Return each entry below word for word, leaving out any image.

*** The records ***

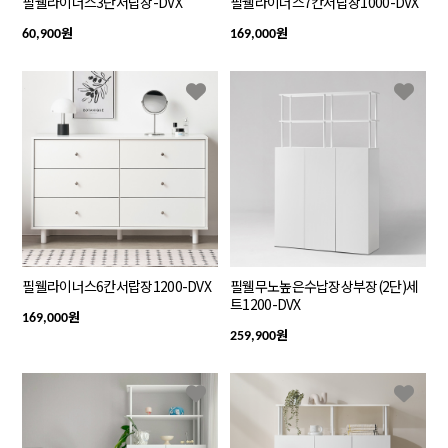
필웰라이너스3단서랍장-DVX
필웰라이너스7칸서랍장1000-DVX
원
원
60,900
169,000
필웰라이너스6칸서랍장1200-DVX
필웰무노높은수납장상부장(2단)세
트1200-DVX
원
169,000
원
259,900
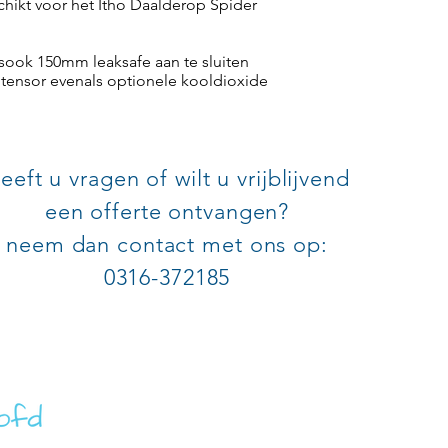
hikt voor het Itho Daalderop Spider
sook 150mm leaksafe aan te sluiten
htensor evenals optionele kooldioxide
eeft u vragen of wilt u vrijblijvend
een offerte ontvangen?
neem dan contact met ons op:
0316-372185
SATIE VAN ECK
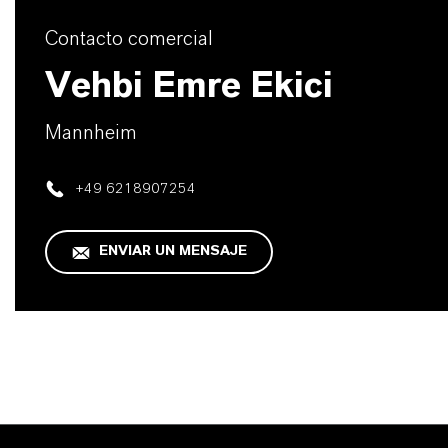
Contacto comercial
Vehbi Emre Ekici
Mannheim
+49 6218907254
ENVIAR UN MENSAJE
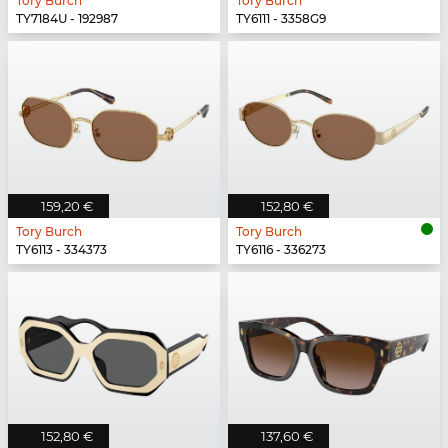
Tory Burch
Tory Burch
TY7184U - 192987
TY6111 - 3358G9
159,20 €
152,80 €
Tory Burch
Tory Burch
TY6113 - 334373
TY6116 - 336273
152,80 €
137,60 €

*** End of The records ***

= Response to this exercise =
필웰라이너스3단서랍장-DVX
필웰라이너스7칸서랍장1000-DVX
원
원
60,900
169,000
필웰라이너스6칸서랍장1200-DVX
필웰무노높은수납장상부장(2단)세
트1200-DVX
원
169,000
원
259,900
hikt voor het Itho Daalderop Spider
sook 150mm leaksafe aan te sluiten
htensor evenals optionele kooldioxide
eeft u vragen of wilt u vrijblijvend
een offerte ontvangen?
neem dan contact met ons op:
0316-372185
SATIE VAN ECK
Contacto comercial
Vehbi Emre Ekici
Mannheim
+49 6218907254
ENVIAR UN MENSAJE
Tory Burch
Tory Burch
TY7184U - 192987
TY6111 - 3358G9
159,20 €
152,80 €
Tory Burch
Tory Burch
TY6113 - 334373
TY6116 - 336273
152,80 €
137,60 €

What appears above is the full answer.